Te here o te’Ari'i'ura,

Te here o te fenua.

Le 'ūmete aurait ensuite célébré tes entrailles.

Un festin pour mes rats au venin bleu.

Tous, avant toi, ont connu le même sort.

Regarde, tout en bas, la ridicule gesticulation des Hommes.

Regarde les perpétuelles petites misères des ta'ata,

leurs guerres sans cesse livrées,

les disettes qui succèdent aux disettes,

les caprices imprévisibles des Rois,

vos mesquineries d’Immortels.

Tu as échappé à l’insignifiance parce que Ta'aroa en a décidé ainsi.

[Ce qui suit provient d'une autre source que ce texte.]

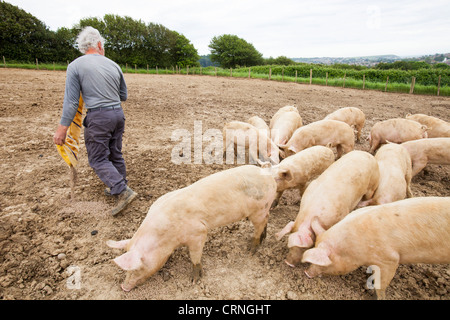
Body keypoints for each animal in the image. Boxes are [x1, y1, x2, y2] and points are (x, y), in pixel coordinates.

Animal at [108, 165, 278, 292]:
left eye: (136, 268)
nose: (123, 287)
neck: (165, 238)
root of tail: (268, 172)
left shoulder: (199, 232)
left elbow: (195, 256)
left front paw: (193, 281)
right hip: (263, 209)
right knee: (267, 219)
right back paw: (262, 239)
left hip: (259, 209)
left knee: (260, 225)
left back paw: (251, 250)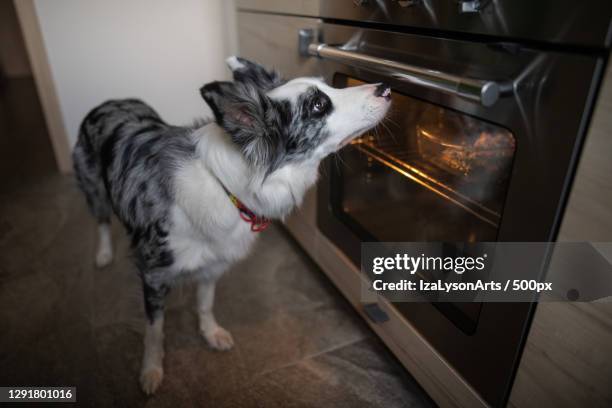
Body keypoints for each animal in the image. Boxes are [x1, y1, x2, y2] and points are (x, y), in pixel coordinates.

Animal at [73, 55, 392, 394]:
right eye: (318, 105)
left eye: (327, 86)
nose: (386, 88)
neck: (227, 187)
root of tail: (110, 101)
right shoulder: (154, 274)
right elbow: (154, 330)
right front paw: (151, 369)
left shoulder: (214, 262)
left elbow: (205, 303)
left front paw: (211, 333)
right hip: (94, 188)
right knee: (101, 220)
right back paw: (103, 254)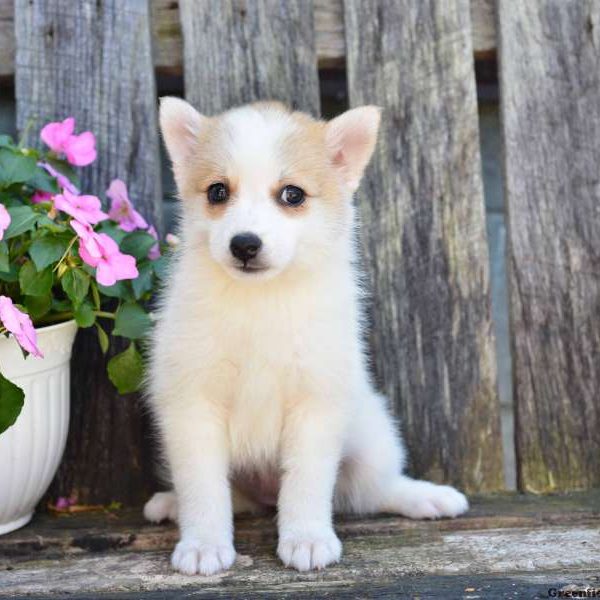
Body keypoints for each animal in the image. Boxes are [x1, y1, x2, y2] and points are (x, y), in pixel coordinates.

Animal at [145, 98, 468, 576]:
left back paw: (426, 496)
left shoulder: (315, 403)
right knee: (234, 498)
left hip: (371, 436)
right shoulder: (193, 405)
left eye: (292, 195)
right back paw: (171, 503)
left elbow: (307, 482)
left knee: (371, 490)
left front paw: (307, 539)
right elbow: (203, 488)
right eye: (218, 192)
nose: (245, 244)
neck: (260, 302)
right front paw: (203, 544)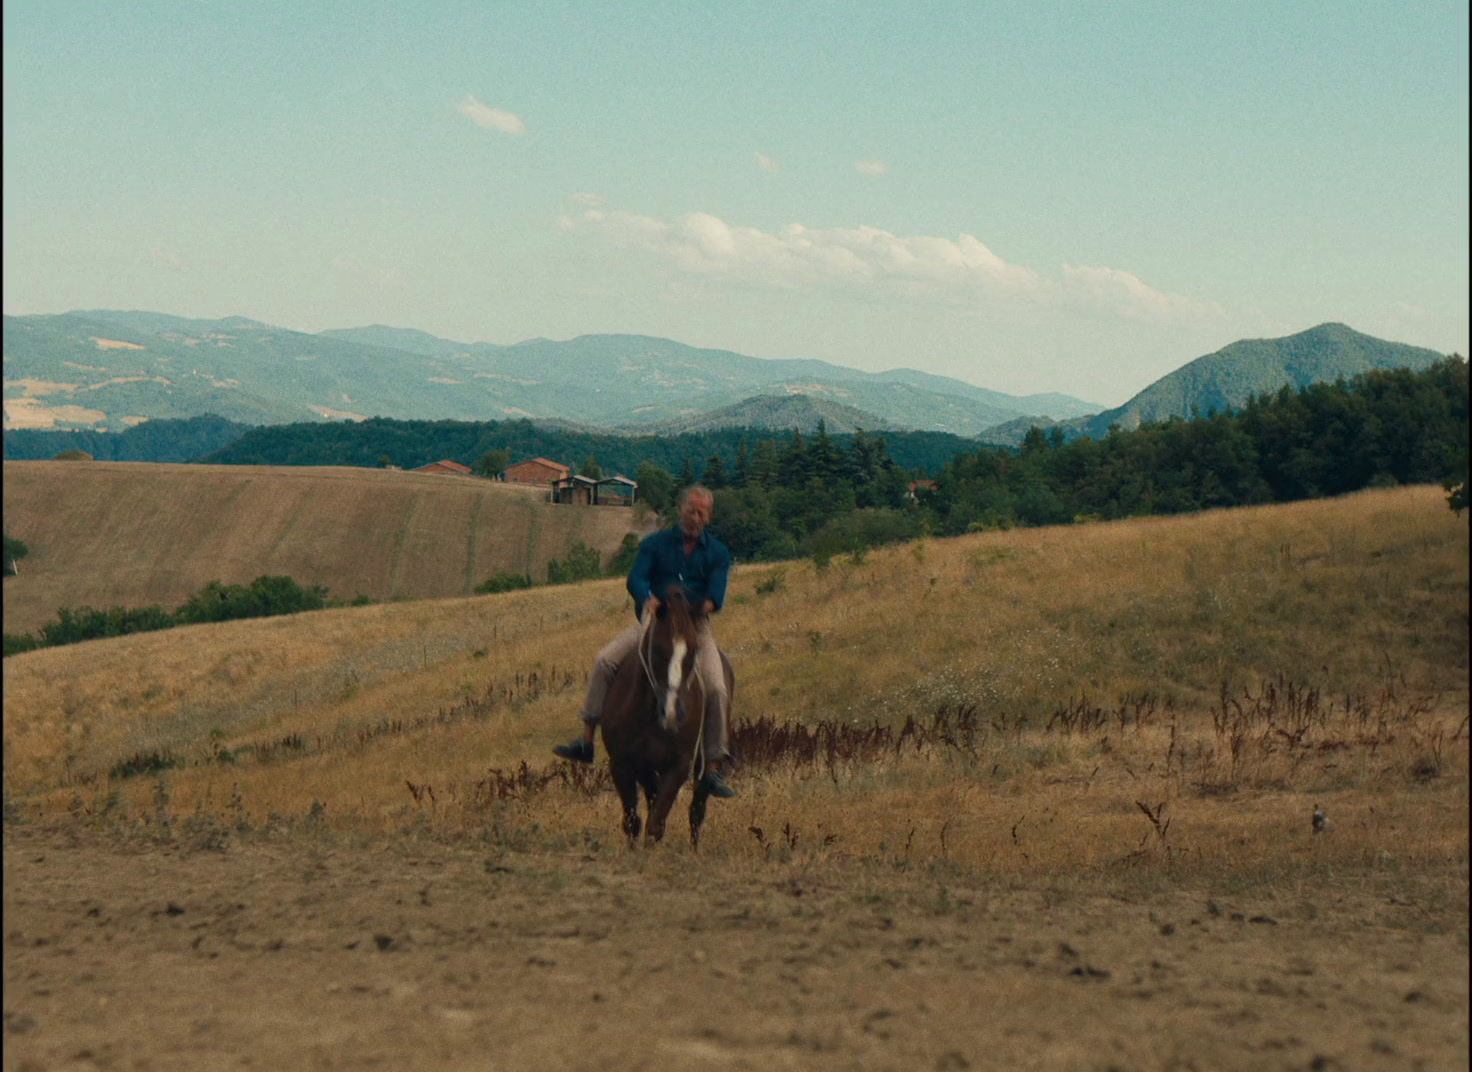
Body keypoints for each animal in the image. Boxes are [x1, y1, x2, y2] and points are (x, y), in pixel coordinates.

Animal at [597, 586, 736, 848]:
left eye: (693, 651)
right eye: (658, 649)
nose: (672, 713)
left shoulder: (679, 766)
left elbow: (656, 823)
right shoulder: (622, 763)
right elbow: (634, 820)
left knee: (697, 810)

Tu n’auras pas à te morfondre plus longtemps.

À quoi te servirait d’attendre le devenir d’homme ?

Auras-tu femme et descendance ?

Tu es né pour la jouissance des Dieux,

et périr de leur main,

sur l’autel.

Je t’offre l’Autre.

Sacrifié, oui, tu vas l’être.

Mais ton corps ne fera jamais l’expérience de la peur,

des souffrances de chair,

de la vieillesse,

de la dégénérescence.

Écoute.

Demain, je prélèverai ta peau.

Tu n’as rien à craindre.

Tu ne sentiras rien.

Je connais les formules sacrées.

Je possède les plantes qui endorment à tout jamais les Hommes, dans le pli des rêves.

D’elle, de ta peau, je me revêtirai.

En Fiti Iti, déguisée, pour tromper la sotte vigilance des Dieux.

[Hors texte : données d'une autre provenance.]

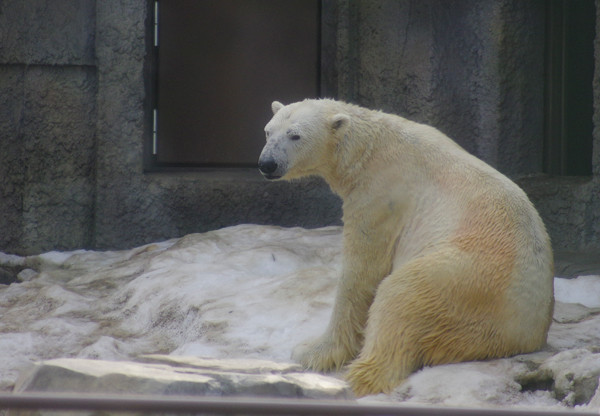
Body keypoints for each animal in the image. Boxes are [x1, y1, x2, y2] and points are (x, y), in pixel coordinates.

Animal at [256, 97, 552, 396]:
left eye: (295, 135)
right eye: (268, 131)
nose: (267, 164)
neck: (368, 149)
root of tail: (527, 331)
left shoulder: (381, 195)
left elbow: (361, 271)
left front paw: (312, 351)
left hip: (464, 278)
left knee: (400, 297)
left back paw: (360, 376)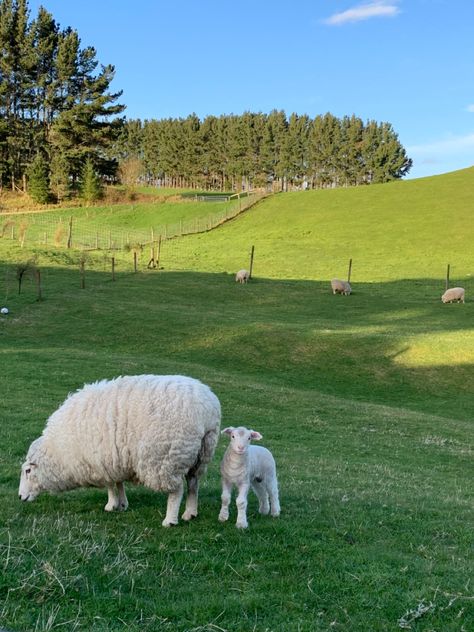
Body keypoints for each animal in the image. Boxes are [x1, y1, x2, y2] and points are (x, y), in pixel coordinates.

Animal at [19, 372, 223, 524]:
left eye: (28, 470)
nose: (20, 497)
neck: (59, 451)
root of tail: (207, 409)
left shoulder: (100, 462)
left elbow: (110, 486)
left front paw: (111, 505)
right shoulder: (113, 460)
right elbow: (118, 483)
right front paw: (123, 504)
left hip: (166, 457)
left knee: (177, 490)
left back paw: (170, 520)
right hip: (202, 452)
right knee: (193, 483)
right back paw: (190, 513)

Le cerf-volant de Ta'aroa qui t’a permis de grimper jusqu’au ciel, je le conserve comme pieuse relique.

Regarde.

Regarde comme te Fenua-nui,

notre Terre,

est belle.

Demain, à la même heure, le harpon de nos yeux piquera des poissons dans les écailles du ciel.

Tahiti

Mo’orea

Ra'iātea

Taha'a

Le plus beau de tous, enfin :

Mata’irea

Mon Authentique,

Mon ventre éternel.

Rends-toi dans l’instant au fare ia manaha, pour récupérer la pierre.

Celle à l’effigie de mon frère Hiro.

Tu ne peux te tromper : la mousse l’a rongée au point que les traits en sont aujourd’hui effacés.

Avec le sérieux d’une écolière, je la sors chaque jour du marae pour que mes rats la souillent de leurs excréments.

Tu vas la tailler avec l’herminette de corail que je te fournirai.

Ne redoute pas que l’outil soit investi de l’énergie du manamana.

Vois en elle un simple galet de rivière.

Perce-le.

Il deviendra sous tes doigts agiles un hameçon pour ma ligne de pêche.